In last year, both Bitcoin's price and market value have boomed dramatically. From January to the end of November, in 2017, Bitcoin rose by 2,000% (from 996 to 19205 dollar per coin) . Meanwhile, up to April 1st, in 2018, Bitcoin prices have fallen by nearly 200 percent from the highest point, now the price is nearly 6600 dollar per coin. The market value has also fallen, more than 100%.
Whether I can predict the next burst of the Bitcoin price is the main reason drive me to do this research. In this semester I used several classic models to make predictions and compared their results.
Fig 1.The main process
This flowchart shows the whole progress of my project. The main work lies in three parts, data processing, models analysis and summary.
I crawled the Bitcoin price from the https://coinmarketcap.com/currencies/bitcoin/historical-data/, using a function read_html from Python library Pandas.
To make the data easier to read, I reshaped it and showed it in a line graph.
Fig 2. Bitcoin price change trend since 2013-04-28
Firstly, I chose a classic machine learning model, called Long-short term memory network, which is one of the most popular Recurrent Neural Network using for time series analysis (LSTM documents) .

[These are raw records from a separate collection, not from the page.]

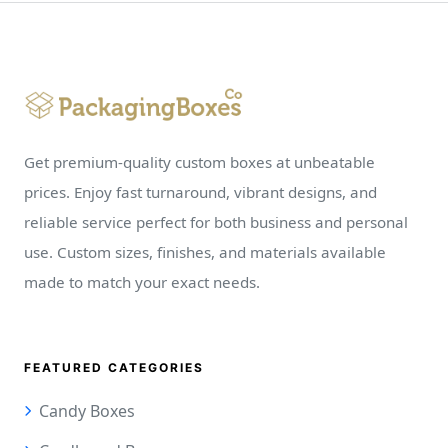
Get premium-quality custom boxes at unbeatable
prices. Enjoy fast turnaround, vibrant designs, and
reliable service perfect for both business and personal
use. Custom sizes, finishes, and materials available
made to match your exact needs.
FEATURED CATEGORIES
Candy Boxes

However, when I made predictions, I found that using neural networks to make long-term prediction is deceptive. The test set was actually used to self-correct the results, not just for comparison, which made the result too accurate.
Fig 3. The prediction result, using 2017-1-1 to 2018-1-30 as the training set, 2018-1-31 to 2018-2-17 as the test set
2. Random Walk
Secondly, I made a simple prediction using the random walk model, and I compared the single-point prediction with the long-term prediction. Unsurprisingly, the results of single-point prediction were not much different from those of LSTM, because it used the random probability of a normal distribution to predict the result of the previous point.
a.seed = 100
b.seed = 150
c.seed = 200
Fig 4. Bitcoin price prediction obtained by random walk model, with both single point prediction and long term prediction. (*Single point prediction means using the exist value to predict the next, long term prediction means using the predicted value to predict the next.
*Seed is a parameter I used in the program to get the different probability arrangement.)
Autoregressive integrated moving average is fitted to time series data either to better understand the data or to predict future points in the series (forecasting). My work uses statsmodels api. It provides me many useful tools to do the analysis.
To make the data available, I used the one-parameter Box–Cox transformations to make the data stable.
Stationary data is an important prerequisites that we can use ARIMA.
Fig 5a. Using the Autoregressive integrated moving average model to perform a prediction.
Fig 5b. Using the Seasonal AutoRegressive Integrated Moving Average with eXogenous regressors model to perform a prediction.
SARIMAX model considers the season as a factor. For example, the price is more likely rising from the October to December. According to the best_model function, for the two models, the parameter combinations was (1,1,0) and (1,1,0)*(1,1,1,4) respectively.
Fig 6. Using the Seasonal AutoRegressive Integrated Moving Average with eXogenous regressors model to perform a backtesting prediction. The gray area shows the possible range the the price of the Bitcoin can reach. Obviously, the prediction result is relatively better where the data fluctuation is not too large.
Fig 7. Comparison of Bitcoin Price Changes with Changes in the Nasdaq Composite Index
I compared the trend of price changes, between Bitcoin (2010 to 2018) and the Nasdaq Composite (1995 and 2005, This period is also known as the Dot-com bubble) .
I projected the two sets of data into a 0-1 range, in this way, the difference between the value of the two set will be minimize. Moreover, I used the peak value of the two sets of data as the central axis to better observe the trend of change.
Summing up, simply using the results of the existing model, because the randomness of the data is too strong, the results are obviously far from accurate. But that was not unexpected, due to the extremely volatile nature of cryptocurrencies, especially in the last year. It is probably also not a good idea to predict the Bitcoin price for a long term, due to the error is multiplied. There are still many things I can do in the future, especially in the mathematical part, if I can have a more complete model and add it on the LSTM structure, I wonder whether it will be a better result.